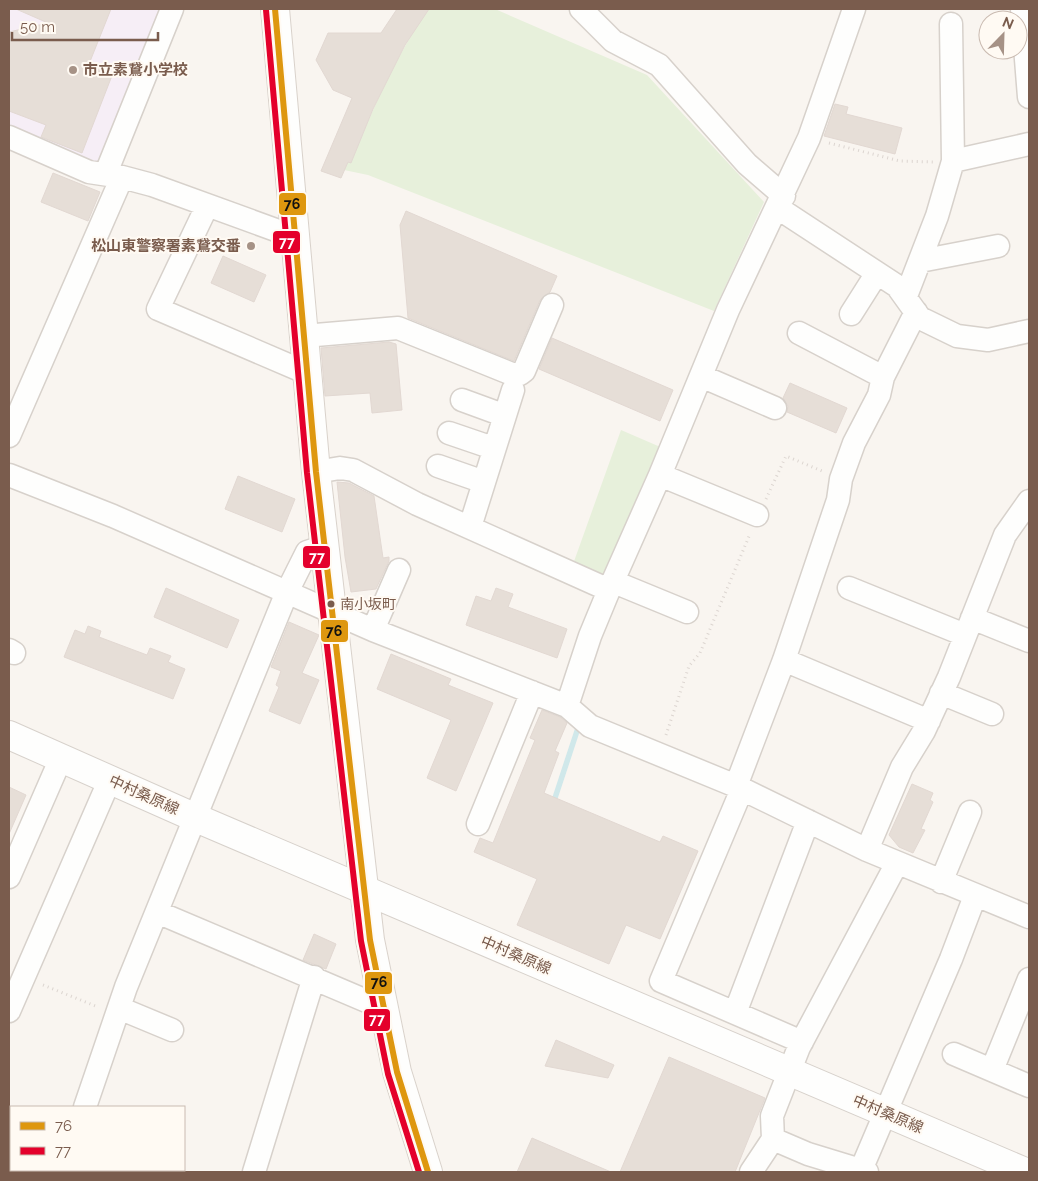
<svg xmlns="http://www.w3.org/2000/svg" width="1038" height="1181" viewBox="0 0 1038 1181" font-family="Raleway,'Noto Sans JP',sans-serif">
	<rect width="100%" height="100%" fill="#f9f5f0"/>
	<path fill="#f6eef6" d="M9,9H162L97,165L9,131Z"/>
	<path fill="#e7f0db" d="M429,9H495L647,75L764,202L714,311L368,175L344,170L347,162H351C373,109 395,56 429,9Z
		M621,430L665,449L610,577L572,567Z"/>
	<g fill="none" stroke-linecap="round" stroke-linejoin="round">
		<path stroke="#d0e8ea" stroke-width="5.5" d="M553,804L579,725"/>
	</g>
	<path fill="#e6ded7" stroke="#e2d8d2" d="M16,9H111L89,64L113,73L82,153L41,137L46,125L9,111V32L48,23Z
		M397,9H429L405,45L373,109L351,163L348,162L341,178L321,171L352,98L333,90L316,60L328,33H381Z
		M835,104L848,107L846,114L902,128L895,154L824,136Z
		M53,173L100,192L88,221L41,202Z
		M406,211L557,276L550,292L540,300L514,361L408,318L400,225Z
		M223,256L266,275L254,302L211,283Z
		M552,338L673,390L660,421L539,369Z
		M389,342L396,344L402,410L372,413L370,393L325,396L321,348Z
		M790,383L847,408L836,433L787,412L788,406L783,398Z
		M238,476L295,499L282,532L225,509Z
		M337,482L349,483L374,496L383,558L389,557V561L376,589L351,592L345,557Z
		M166,588L239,620L227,648L154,617Z
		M496,588L513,594L508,607L567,629L557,658L466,625L476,596L491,601Z
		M289,622L319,635L302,673L319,680L300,724L269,711L279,687L276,685L281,671L271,667Z
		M88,626L101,631L99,637L147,655L150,648L171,656L168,662L185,669L173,699L64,657L75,630L85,634Z
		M391,654L451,679L448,685L493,703L456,791L427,778L451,720L377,689Z
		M542,710L560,717L567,723L555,751L559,753L544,793L660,842L663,836L698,851L660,939L626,925L609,964L517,925L537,879L474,852L480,838L493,843L535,740L530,738Z
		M912,784L933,793L930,800L933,802L921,829L925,830L913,853L899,847L889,835Z
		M9,787L26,795L9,834Z
		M314,934L336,944L326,969L303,960Z
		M556,1040L614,1065L608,1078L545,1066Z
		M669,1057L765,1098L735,1172H620Z
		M532,1138L611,1172H517Z"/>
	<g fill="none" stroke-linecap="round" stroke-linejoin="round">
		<g stroke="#d7d1cb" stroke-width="25">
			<path id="minor" d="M581,9L613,41L659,65L747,164L784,196
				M1022,9L1029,97
				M9,137L89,172L122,177L152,185L295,237
				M953,161L1029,144
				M106,173L172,9
				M207,206L158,309L307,373
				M778,208L897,286L920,318L957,336L988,340L1029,331
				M920,261L998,246
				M906,296L937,216L953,161L951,24
				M851,314L877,273
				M799,333L883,377
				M304,336L398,328L512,374H520L524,371L552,305
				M701,376L775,408
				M462,400L503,415
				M449,433L493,448
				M9,436L122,177
				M438,466L484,482
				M316,472L340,468L353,470L417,504L609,590
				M9,475L113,516L373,630L567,706L590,726L736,786L867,850L1029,917
				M660,475L757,515
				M470,527L513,390
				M614,582L687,612
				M849,588L965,635
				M972,618L1029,641
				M373,630L399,570
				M9,650L14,653
				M784,660L929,721
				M941,693L992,714
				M567,706L590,636L609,590L660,475L728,310L809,138L854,9
				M736,786L784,660L838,500L841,479L854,443L879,395L883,377L916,312
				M742,789L661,981L802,1042
				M478,824L532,692
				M867,850L902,767L924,731L949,677L1005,535L1029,501
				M9,877L61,758
				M941,882L970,812
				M157,912L383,1008
				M119,1008L172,1030
				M9,1011L110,779
				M735,1013L808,821
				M954,1054L1029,1086
				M992,1070L1029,979
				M85,1107L126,987L287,592L307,552L325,546
				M773,1139L808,1154L867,1172
				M861,1170L951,959L975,896
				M61,1172L62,1170
				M254,1172L314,977
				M751,1172L773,1139L772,1116L799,1047L897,863"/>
		</g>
		<g stroke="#d7d1cb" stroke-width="30">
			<path id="tertiary" d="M9,735L196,818L1025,1172"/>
		</g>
		<g stroke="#d9d2cb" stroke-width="30">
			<path id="secondary" d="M275,9L316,472L370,940L397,1072L428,1172"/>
		</g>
		<path stroke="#dcd5d0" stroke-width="3" stroke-dasharray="1 4" stroke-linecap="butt" d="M829,143L900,161L933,162
			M766,499L786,456L822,471
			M666,735L689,666L700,653L750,534
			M43,985L98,1007"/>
		<use href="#minor" stroke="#fefefd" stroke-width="22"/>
		<use href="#tertiary" stroke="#fefefd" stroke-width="28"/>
		<use href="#secondary" stroke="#fefefd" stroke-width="28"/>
		<g stroke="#fffaf3" stroke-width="10">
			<path id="bus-1" d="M275,9L316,472L370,940L397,1072L428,1172"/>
		</g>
		<g stroke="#fffaf3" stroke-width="10">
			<path id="bus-2" d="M266,10L307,473L361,941L388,1074L419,1172"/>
		</g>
		<use href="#bus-1" stroke="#de970f" stroke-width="6"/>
		<use href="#bus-2" stroke="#e4002b" stroke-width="6"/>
	</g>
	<g fill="#a69286" stroke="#fffaf3" stroke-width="2">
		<circle cx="73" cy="70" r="5"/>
		<circle cx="251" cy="246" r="5"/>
	</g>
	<circle fill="#7a5c4d" stroke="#fffaf3" stroke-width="2" cx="331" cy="604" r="4.5"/>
	<g text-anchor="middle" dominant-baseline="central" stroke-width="4" stroke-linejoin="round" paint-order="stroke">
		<g font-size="14" fill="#7a5c4d" stroke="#fffaf3" text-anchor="start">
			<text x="340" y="604">南小坂町</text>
		</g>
		<g font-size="15" font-weight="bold" fill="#7a5c4d" stroke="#fffaf3" text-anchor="start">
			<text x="83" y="70">市立素鵞小学校</text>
			<text x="241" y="246" text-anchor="end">松山東警察署素鵞交番</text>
		</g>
		<g font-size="15" fill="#7a5c4d" stroke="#fffaf3">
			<text transform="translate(144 795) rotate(24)">中村桑原線</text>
			<text transform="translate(516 955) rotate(23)">中村桑原線</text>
			<text transform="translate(888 1114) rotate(23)">中村桑原線</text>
		</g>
	</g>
	<g stroke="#fffaf3" stroke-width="2">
		<rect x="278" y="192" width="29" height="24" rx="5" fill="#de970f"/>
		<rect x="272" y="230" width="29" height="24" rx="5" fill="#e4002b"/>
		<rect x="302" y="545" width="29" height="24" rx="5" fill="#e4002b"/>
		<rect x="320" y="619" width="29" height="24" rx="5" fill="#de970f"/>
		<rect x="364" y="971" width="29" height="24" rx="5" fill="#de970f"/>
		<rect x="363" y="1008" width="28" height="24" rx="5" fill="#e4002b"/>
	</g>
	<g font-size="14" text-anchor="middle" font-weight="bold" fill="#fff">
		<text x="287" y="247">77</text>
		<text x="317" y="562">77</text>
		<text x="377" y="1024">77</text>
	</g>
	<g font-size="14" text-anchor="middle" font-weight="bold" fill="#111">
		<text x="292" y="209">76</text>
		<text x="334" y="636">76</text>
		<text x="379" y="987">76</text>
	</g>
	<rect width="1038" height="1181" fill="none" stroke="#7a5c4d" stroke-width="20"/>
	<rect x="10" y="1106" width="175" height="65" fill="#fffaf3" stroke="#cabbb1"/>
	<rect x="20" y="1122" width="25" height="8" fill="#de970f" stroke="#cabbb1"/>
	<text x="55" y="1131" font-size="15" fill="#7a5c4d">76</text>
	<rect x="20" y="1147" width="25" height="8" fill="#e4002b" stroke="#cabbb1"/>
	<text x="55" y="1156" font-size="15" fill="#7a5c4d">77</text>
	<g transform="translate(1003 35) rotate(23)"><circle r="24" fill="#fffaf3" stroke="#cabbb1"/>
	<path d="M0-4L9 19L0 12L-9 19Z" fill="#a69286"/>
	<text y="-8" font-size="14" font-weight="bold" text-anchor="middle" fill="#7a5c4d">N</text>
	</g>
	<path d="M12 32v8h146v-8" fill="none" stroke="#7a5c4d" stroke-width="2.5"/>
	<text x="20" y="32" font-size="15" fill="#7a5c4d" stroke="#fffaf3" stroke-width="4" paint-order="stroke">50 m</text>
</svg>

> **Exercise instructions**: Take the records above and return, word for word, only the lines that fall from the line with "M9,137L89,172L122,177L152,185L295,237" to the line with "M666,735L689,666L700,653L750,534", both of them included.

> **Your solution**:
				M9,137L89,172L122,177L152,185L295,237
				M953,161L1029,144
				M106,173L172,9
				M207,206L158,309L307,373
				M778,208L897,286L920,318L957,336L988,340L1029,331
				M920,261L998,246
				M906,296L937,216L953,161L951,24
				M851,314L877,273
				M799,333L883,377
				M304,336L398,328L512,374H520L524,371L552,305
				M701,376L775,408
				M462,400L503,415
				M449,433L493,448
				M9,436L122,177
				M438,466L484,482
				M316,472L340,468L353,470L417,504L609,590
				M9,475L113,516L373,630L567,706L590,726L736,786L867,850L1029,917
				M660,475L757,515
				M470,527L513,390
				M614,582L687,612
				M849,588L965,635
				M972,618L1029,641
				M373,630L399,570
				M9,650L14,653
				M784,660L929,721
				M941,693L992,714
				M567,706L590,636L609,590L660,475L728,310L809,138L854,9
				M736,786L784,660L838,500L841,479L854,443L879,395L883,377L916,312
				M742,789L661,981L802,1042
				M478,824L532,692
				M867,850L902,767L924,731L949,677L1005,535L1029,501
				M9,877L61,758
				M941,882L970,812
				M157,912L383,1008
				M119,1008L172,1030
				M9,1011L110,779
				M735,1013L808,821
				M954,1054L1029,1086
				M992,1070L1029,979
				M85,1107L126,987L287,592L307,552L325,546
				M773,1139L808,1154L867,1172
				M861,1170L951,959L975,896
				M61,1172L62,1170
				M254,1172L314,977
				M751,1172L773,1139L772,1116L799,1047L897,863"/>
		</g>
		<g stroke="#d7d1cb" stroke-width="30">
			<path id="tertiary" d="M9,735L196,818L1025,1172"/>
		</g>
		<g stroke="#d9d2cb" stroke-width="30">
			<path id="secondary" d="M275,9L316,472L370,940L397,1072L428,1172"/>
		</g>
		<path stroke="#dcd5d0" stroke-width="3" stroke-dasharray="1 4" stroke-linecap="butt" d="M829,143L900,161L933,162
			M766,499L786,456L822,471
			M666,735L689,666L700,653L750,534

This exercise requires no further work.